* REQUIREMENT
Pick out every line in the data records below that contains the string "Matthew", paying attention to capitalization, and copy each one.

Data records:
##########

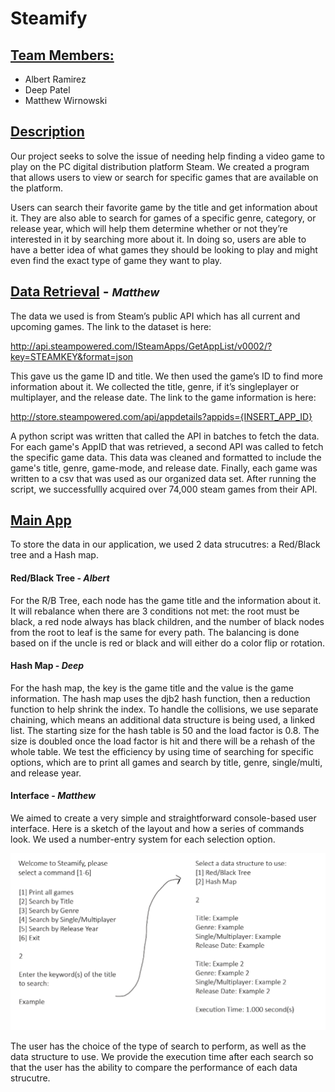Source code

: # <b>Steamify</b>

## <u>Team Members:</u>
- Albert Ramirez
- Deep Patel
- Matthew Wirnowski

## <u>Description</u>
Our project seeks to solve the issue of needing help finding a video game to play on the PC digital distribution platform Steam. We created a program that allows users to view or search for specific games that are available on the platform.

Users can search their favorite game by the title and get information about it. They are also able to search for games of a specific genre, category, or release year, which will help them determine whether or not they’re interested in it by searching more about it. In doing so, users are able to have a better idea of what games they should be looking to play and might even find the exact type of game they want to play.

## <u>Data Retrieval</u> - <i><small>Matthew</small></i>

The data we used is from Steam’s public API which has all current and upcoming games. The link to the dataset is here:
 
http://api.steampowered.com/ISteamApps/GetAppList/v0002/?key=STEAMKEY&format=json
 
This gave us the game ID and title. We then used the game’s ID to find more information about it. We collected the title, genre, if it’s singleplayer or multiplayer, and the release date. The link to the game information is here: 
 
http://store.steampowered.com/api/appdetails?appids={INSERT_APP_ID}

A python script was written that called the API in batches to fetch the data. For each game's AppID that was retrieved, a second API was called to fetch the specific game data. This data was cleaned and formatted to include the game's title, genre, game-mode, and release date. Finally, each game was written to a csv that was used as our organized data set. After running the script, we successfullly acquired over 74,000 steam games from their API.

## <u>Main App</u>
To store the data in our application, we used 2 data strucutres: a Red/Black tree and a Hash map. 

#### Red/Black Tree - <i>Albert</i>

For the R/B Tree, each node has the game title and the information about it. It will rebalance when there are 3 conditions not met: the root must be black, a red node always has black children, and the number of black nodes from the root to leaf is the same for every path. The balancing is done based on if the uncle is red or black and will either do a color flip or rotation. 

#### Hash Map - <i>Deep</i>

For the hash map, the key is the game title and the value is the game information. The hash map uses the djb2 hash function, then a reduction function to help shrink the index. To handle the collisions, we use separate chaining, which means an additional data structure is being used, a linked list. The starting size for the hash table is 50 and the load factor is 0.8. The size is doubled once the load factor is hit and there will be a rehash of the whole table. We test the efficiency by using time of searching for specific options, which are to print all games and search by title, genre, single/multi, and release year.

#### Interface - <i>Matthew</i>

We aimed to create a very simple and straightforward console-based user interface. Here is a sketch of the layout and how a series of commands look. We used a number-entry system for each selection option.

![Sketch of User Interface](UserInterfaceSketch.png)

The user has the choice of the type of search to perform, as well as
the data structure to use. We provide the execution time after each search so that the user has the ability to compare the performance of each data strucutre.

##########

* ANSWER BELOW
- Matthew Wirnowski
## <u>Data Retrieval</u> - <i><small>Matthew</small></i>
#### Interface - <i>Matthew</i>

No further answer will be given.